— Page-level text extractions —

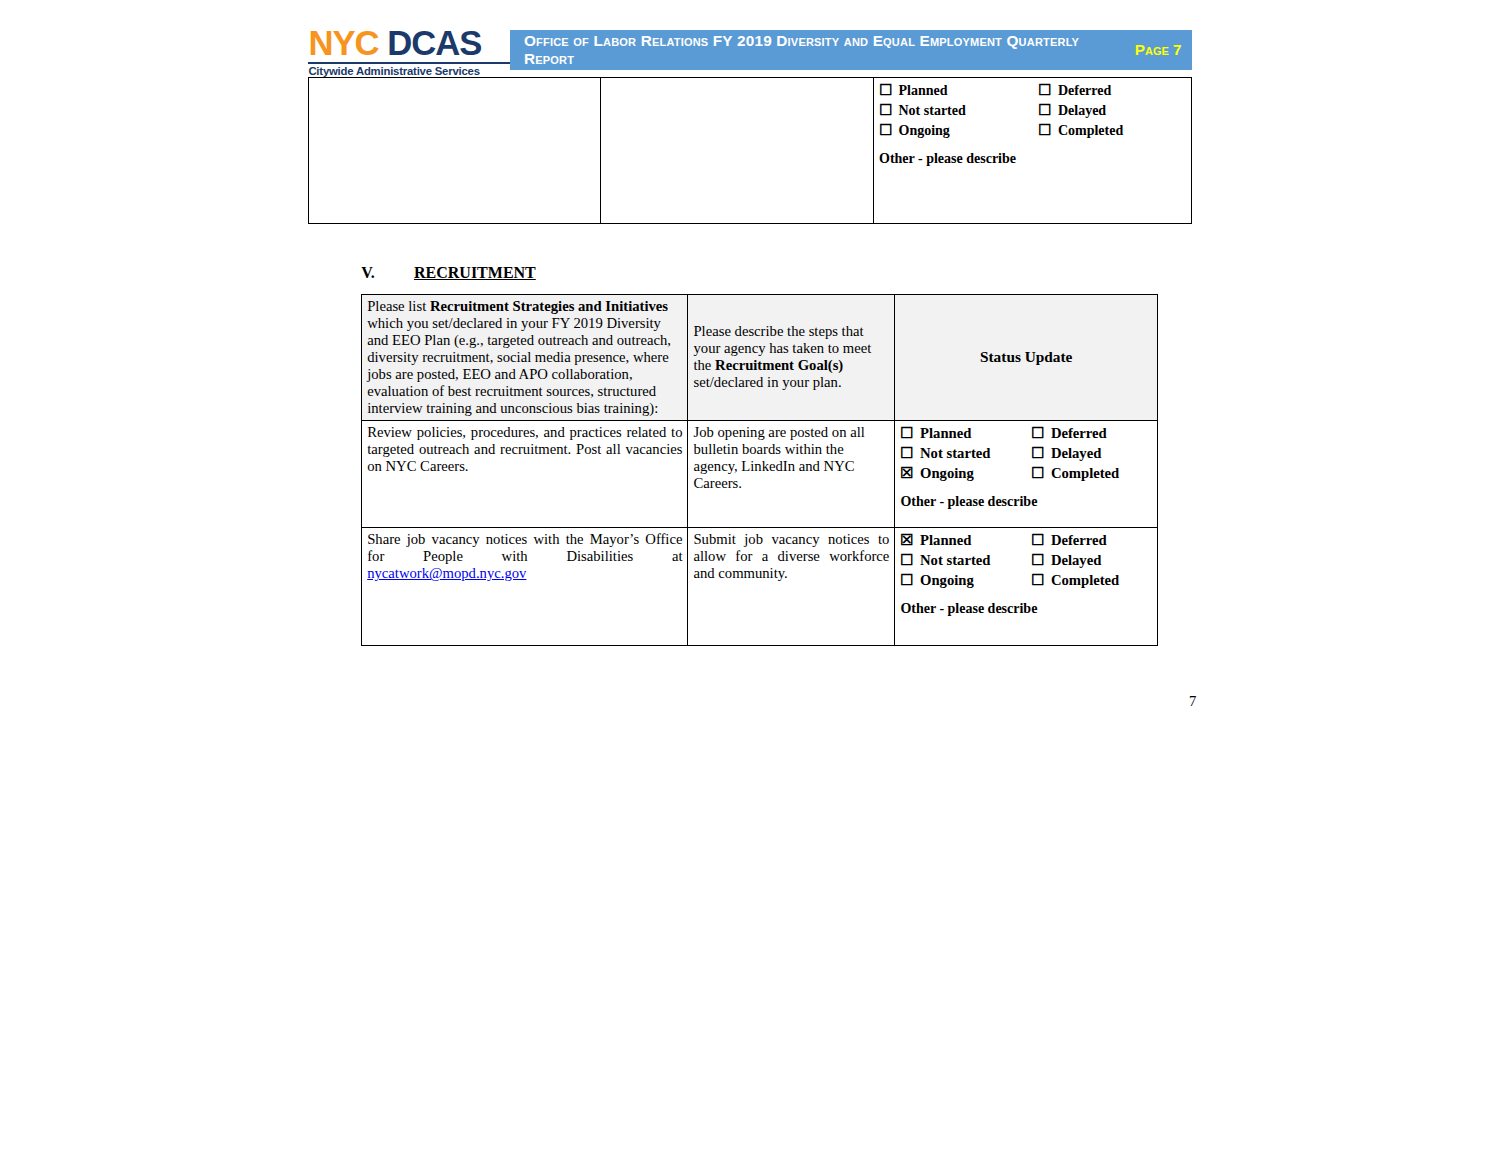NYC DCAS
Citywide Administrative Services
Office of Labor Relations FY 2019 Diversity and Equal Employment Quarterly Report Page 7
| | | ☐ Planned ☐ Deferred ☐ Not started ☐ Delayed ☐ Ongoing ☐ Completed Other - please describe |
V. RECRUITMENT
| Please list Recruitment Strategies and Initiatives which you set/declared in your FY 2019 Diversity and EEO Plan (e.g., targeted outreach and outreach, diversity recruitment, social media presence, where jobs are posted, EEO and APO collaboration, evaluation of best recruitment sources, structured interview training and unconscious bias training): | Please describe the steps that your agency has taken to meet the Recruitment Goal(s) set/declared in your plan. | Status Update |
| --- | --- | --- |
| Review policies, procedures, and practices related to targeted outreach and recruitment. Post all vacancies on NYC Careers. | Job opening are posted on all bulletin boards within the agency, LinkedIn and NYC Careers. | ☐ Planned ☐ Deferred ☐ Not started ☐ Delayed ☒ Ongoing ☐ Completed Other - please describe |
| Share job vacancy notices with the Mayor’s Office for People with Disabilities at nycatwork@mopd.nyc.gov | Submit job vacancy notices to allow for a diverse workforce and community. | ☒ Planned ☐ Deferred ☐ Not started ☐ Delayed ☐ Ongoing ☐ Completed Other - please describe |
7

— TASK REQUIREMENTS —
Leave every picture out. Retype the remaining data exactly.

— WRITTEN RESPONSE —
NYC DCAS
Citywide Administrative Services
Office of Labor Relations FY 2019 Diversity and Equal Employment Quarterly Report Page 7
| | | ☐ Planned ☐ Deferred ☐ Not started ☐ Delayed ☐ Ongoing ☐ Completed Other - please describe |
V. RECRUITMENT
| Please list Recruitment Strategies and Initiatives which you set/declared in your FY 2019 Diversity and EEO Plan (e.g., targeted outreach and outreach, diversity recruitment, social media presence, where jobs are posted, EEO and APO collaboration, evaluation of best recruitment sources, structured interview training and unconscious bias training): | Please describe the steps that your agency has taken to meet the Recruitment Goal(s) set/declared in your plan. | Status Update |
| --- | --- | --- |
| Review policies, procedures, and practices related to targeted outreach and recruitment. Post all vacancies on NYC Careers. | Job opening are posted on all bulletin boards within the agency, LinkedIn and NYC Careers. | ☐ Planned ☐ Deferred ☐ Not started ☐ Delayed ☒ Ongoing ☐ Completed Other - please describe |
| Share job vacancy notices with the Mayor’s Office for People with Disabilities at nycatwork@mopd.nyc.gov | Submit job vacancy notices to allow for a diverse workforce and community. | ☒ Planned ☐ Deferred ☐ Not started ☐ Delayed ☐ Ongoing ☐ Completed Other - please describe |
7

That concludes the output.